Circular economy, in this case, refers to the dream of a virtuous recycling, well, cycle, where components and materials used for new electronics are sourced from already-existing materials. Besides the obvious monetary advantage of this approach, the secondary benefits of reducing dependence on newly extracted raw materials are reduced - something that might help the Western chip manufacturing industry from being held at the throat by Chinese-imposed rare earth export restrictions. A circular data economy is precisely what AI companies such as OpenAI are attempting to solve with their research on recursive training. It is something most other industries are trying to get at as well.

From this... (Image credit: Infineon)
To a degraded PCB from which perfectly-operating electronics can be recovered. (Image credit: Infineon)

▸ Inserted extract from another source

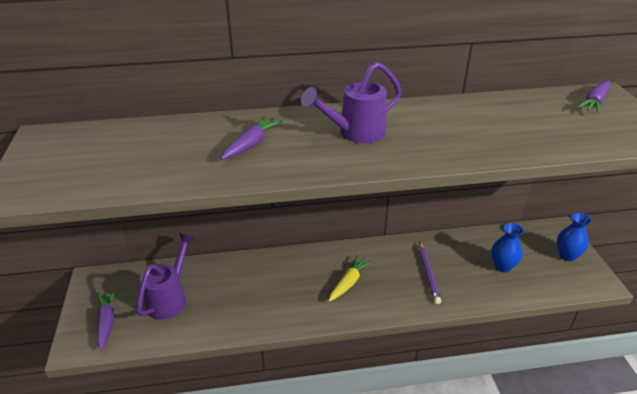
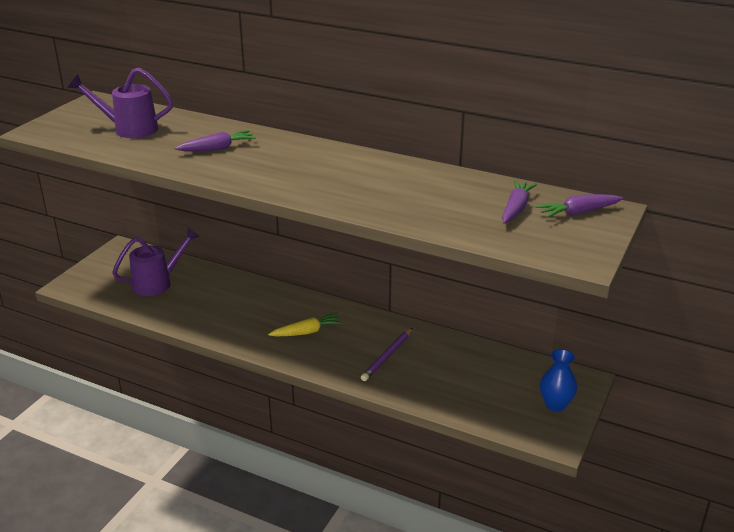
camera: 35 degrees right, 5 degrees down
(106, 322) = (101, 279): purple carrot -> purple carrot (516, 208)
(356, 133) = (306, 166): purple watering can -> purple watering can (129, 129)
(502, 266) = (469, 382): blue vase -> none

"Adopting a water-based recycling process could lead to higher yields in the recovery of valuable metals," said Jonathan Swanston, CEO and co-founder of Jiva Materials. "In addition, replacing FR-4 PCB materials with Soluboard would result in a 60 percent reduction in carbon emissions – more specifically, 10.5 kg of carbon and 620 g of plastic can be saved per square meter of PCB."

For now, Infineon is still testing the PCBs in non-critical deployments, such as in demo and evaluation boards - the rapid-fire yet materially costly iteration on prototyping. The company has already produced three PCB designs based on the material, which have resulted in more than 500 PCB boards being built on the technology, one of which is to be applied in refrigerator designs.

500 showcase PCBs built from only three base designs should give you an idea of the environmental benefits ingrained in the tech.

Infineon hopes to eventually scale the usage of Soluboard for its business lineup, representing another tick on its attempt to follow the European Commission's "Green Deal" program - which aims to achieve climate neutrality by 2050.